I will grant you, a lot of people are probably not diagnosed and so they recover. We can’t know what those numbers are…by definition, they’re not diagnosed. Maybe they have very mild symptoms that they easily shrug off or maybe they self isolate for a day or two and they’re better but they don’t go to the hospital.
The number of people who DO get diagnosed may be because their symptoms are so severe that they must seek attention. If you’re in THAT group, the survivability is much tougher. Well in the US we have a big number of THOSE.
If I work the problem backward, how about this? 100,000 dead @3.4% would mean about 3 million infected. Right now we can account for about 700,000 confirmed. Let’s say an equal number exist that are NOT confirmed and we’re about half way to 3 million total.
I hope we see fizzling out in NY and other hot spots and I hope we don’t get new hotspots elsewhere. I also hope the second wave isn’t bad and that we don’t prematurely return to normal life. But then these protests in places like Michigan make me think this process is going to have some severe hiccups.
12/31/20 = the OP’s choice…“by end of 2020.” That’s about 250 days.
Predictions of 45k by the end of April look well off, its 12 days to go and there are 39k.
I do not know how useful it is to guesstimate based upon deaths per million population but currently US has rates about 25% of nations such as Spain, Italy, Belgium, and when you look at others who still are on the increase such as UK Netherlands they seem to be following similar death rate curve.
That might suggest for the US that by the end of the month it might be around 80-100k in the US by May1st and then its a case of how quickly the death rate slows once the peak has been reached.
In this wave perhaps 160k but that is only if things do not suddenly increase, and those protests and church gatherings haven’t yet fed into the infection rates - if worst happens and those events do cause more widespread infection then maybe 250k.

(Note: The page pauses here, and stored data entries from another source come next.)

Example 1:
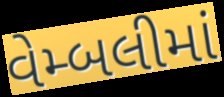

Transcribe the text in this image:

વેમ્બલીમાં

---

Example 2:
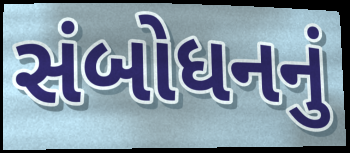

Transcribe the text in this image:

સંબોધનનું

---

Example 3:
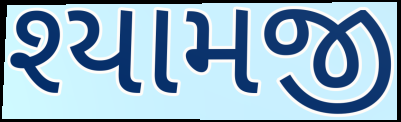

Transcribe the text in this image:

શ્યામજી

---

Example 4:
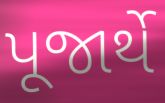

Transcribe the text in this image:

પૂજાર્થે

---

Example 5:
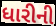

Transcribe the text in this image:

ધારીની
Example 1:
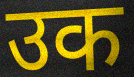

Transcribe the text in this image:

उक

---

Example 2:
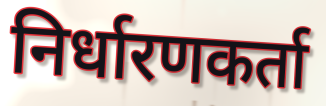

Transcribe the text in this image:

निर्धारणकर्ता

As for total for the rest of the year, even more unpredictable and probably depends upon political decisions such as when the election comes up. Over optimism and unlocking too soon could lead to much higher numbers, it only takes one or two states to do this and all the work in the more prudent states will be undone, it really takes every state to work together and I’m not sure the US political system is capable of doing that - it doesn’t seem to be fit for purpose for having a uniform coordinated national response, especially given the national leadership which has completely different agenda.
Hard to know how far off the predictions are since they changed the accounting methods and did a sudden one day add of 6200. A couple bad days after that but deaths per day isn’t really going up, istm.

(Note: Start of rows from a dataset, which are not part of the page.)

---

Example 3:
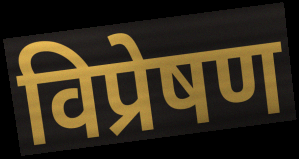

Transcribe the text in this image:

विप्रेषण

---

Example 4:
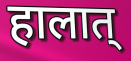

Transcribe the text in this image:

हालात्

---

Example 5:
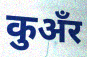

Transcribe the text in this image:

No question that the hypothesis had not foreseen or included the change in case definition that shifted the curve up (a similar event happened dramatically with China’s numbers early on), so yes the prediction the hypothesis makes will likely be off by the amount the definition change adds in over the two to three days it takes to get those now counted case numbers in. And those numbers really should be counted.
I accept the growth curves prediction will be off by somewhere around the amounts the expanded case definition add in. If it ends up that range though the hypothesis remains not yet falsified.
casdave, would accept your read of the numbers to be falsified if the end of the month numbers are significantly below your lower bound?
But had people behaved as usual with no distancing it might have happened that way.
For the two weeks ended yesterday, April 18, the average daily growth in number of cases was 6.4% (doubling about every 12-13 days) and the average daily increase in deaths was 11.5% per day. (doubling about every 6 days)
At 6.4% daily growth in cases we’d reach 1 million US cases with the next week and at 11.5% increasing death rate we’d reach 100,000 deaths by th 27th. However, recent percentage increases have been 4.5% for cases and 6% for deaths. If those rates keep decreasing we may stop at a bit over a million cases and under 75,000 deaths.